**The problem:** The entries are to be reproduced word for word, with all images left out.

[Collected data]
# # #
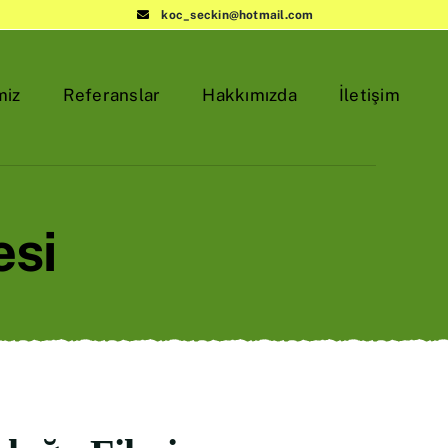
koc_seckin@hotmail.com
miz
Referanslar
Hakkımızda
İletişim
esi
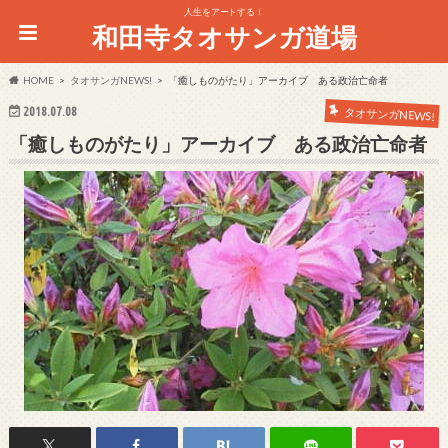
人生をアートする！
和田寺タオサンガ道場
HOME
タオサンガNEWS!
「癒しものがたり」アーカイブ ある政治亡命者
2018.07.08
タオサンガNEWS!
「癒しものがたり」アーカイブ ある政治亡命者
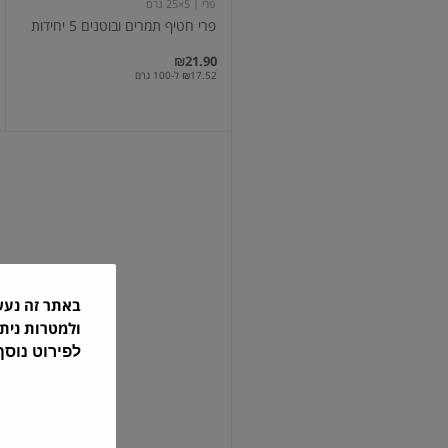
פרי
| 5×25 גרם
פרי חטיף תמרים ובוטנים 5 יחידות
₪21.90
₪17.52 ל-100 גרם
חטיף
שיבולת
שועל
מלאה
עם
דבש
210
גרם
באתר זה נע
נייטשר וואלי
| 5×42 גרם
ולמטרות נית
חטיף שיבולת שועל מלאה עם דב...
לפירוט נוס
₪22.90
₪10.90 ל-100 גרם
# # #
**Final answer:**
koc_seckin@hotmail.com
miz
Referanslar
Hakkımızda
İletişim
esi
人生をアートする！
和田寺タオサンガ道場
HOME
タオサンガNEWS!
「癒しものがたり」アーカイブ ある政治亡命者
2018.07.08
タオサンガNEWS!
「癒しものがたり」アーカイブ ある政治亡命者
פרי
| 5×25 גרם
פרי חטיף תמרים ובוטנים 5 יחידות
₪21.90
₪17.52 ל-100 גרם
חטיף
שיבולת
שועל
מלאה
עם
דבש
210
גרם
באתר זה נע
נייטשר וואלי
| 5×42 גרם
ולמטרות נית
חטיף שיבולת שועל מלאה עם דב...
לפירוט נוס
₪22.90
₪10.90 ל-100 גרם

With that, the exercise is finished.